Gugas, a silverback gorilla, was born in the wild and had an unfortunate start to life when his parents were killed, probably for bushmeat.

The young gorilla was then acquired by a Portuguese circus and became very ill.

He was abandoned at the gates of Lisbon Zoo before being moved to Stuttgart Zoo to live in a nursery group for orphaned gorillas.

He arrived at Belfast Zoo in 1998.

In 2012, with no sign of any pregnancies, the zoo tested Gugas' fertility and the results were not promising. In fact, there were doubts that he would father any young.

But the gorilla has defied the odds, going on to father three infants since 2013, including new arrival Olivia.
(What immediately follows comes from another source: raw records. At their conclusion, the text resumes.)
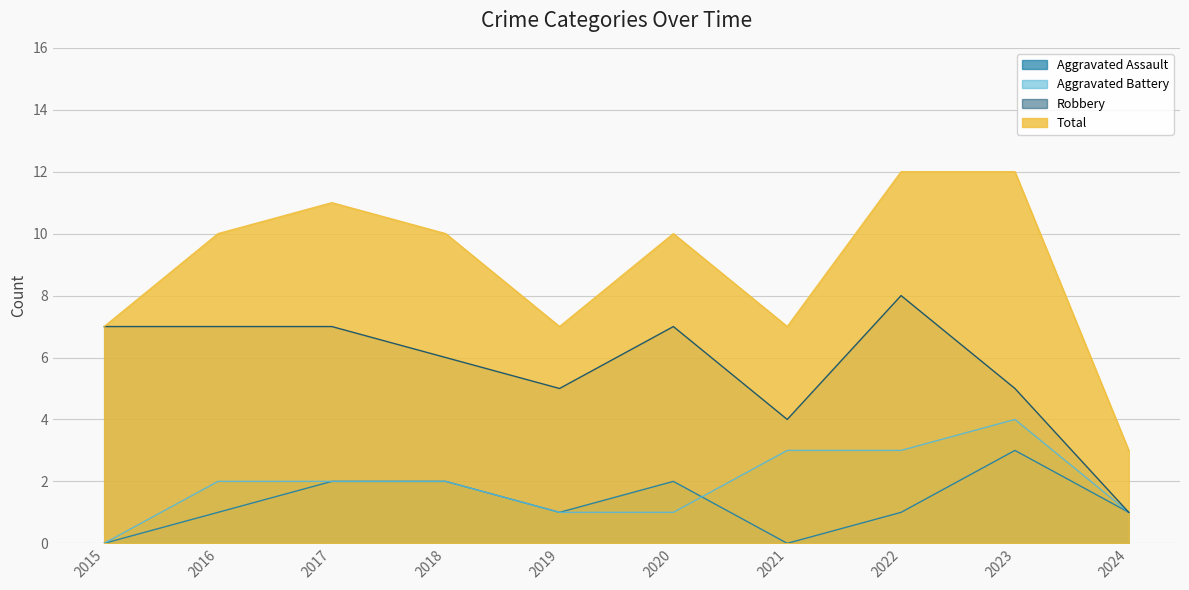

True or false: Aggravated Battery and Total intersect in this chart.

False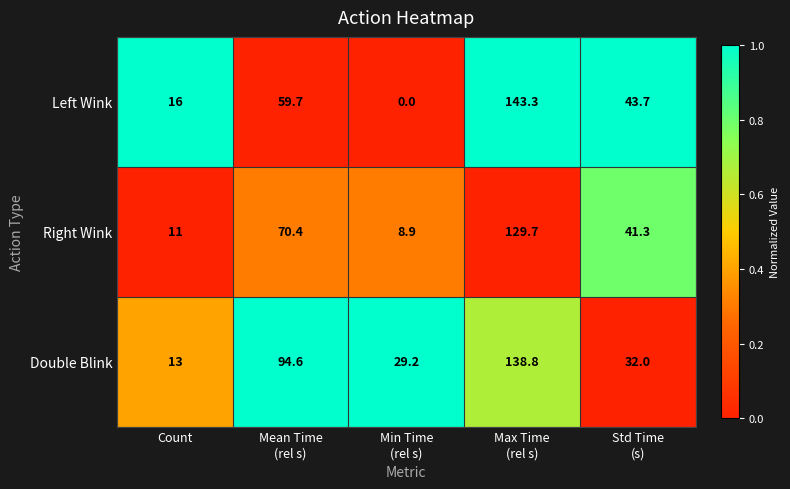

What is the average value of the Left Wink series?

52.5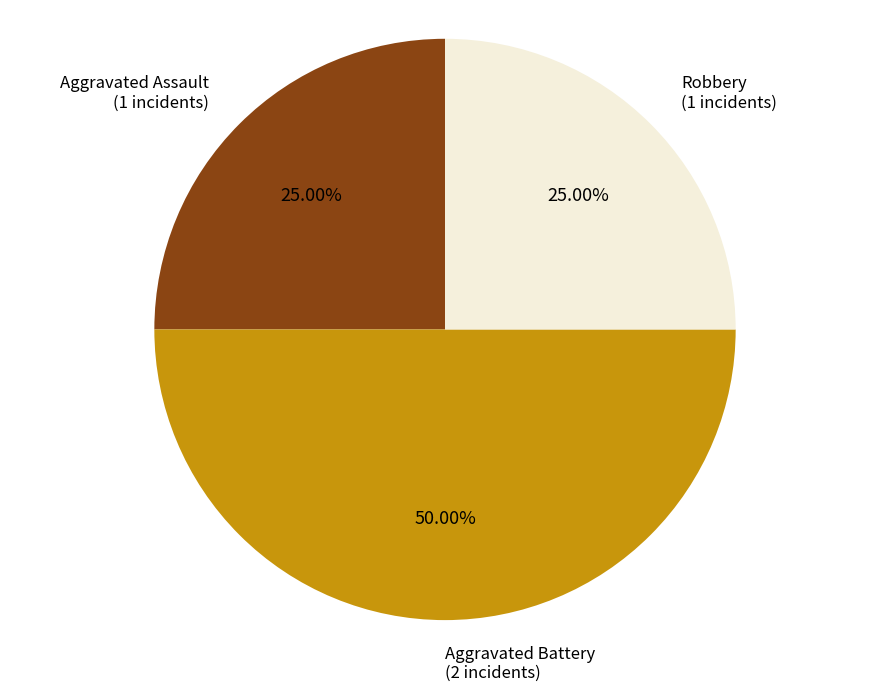

Count the number of slices in the pie.

3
The thriving family join fellow gorillas Delilah, Kwanza and Kamili and infants Baako and Kibibi at the zoo.

Ms Mansell said: "Our gorillas are firm visitor favourites and people definitely have an affinity for the apes, possibly as they are our closest relatives.

"However, without major conservation efforts, the reality is that apes could be wiped out within the next few decades and within our own lifetimes, showing the fragility and magnitude of the situation."

As well as taking part in a European and collaborative breeding programme, the zoo provides support to African projects such as the cross river gorilla project run by the Wildlife Conservation Society Nigeria.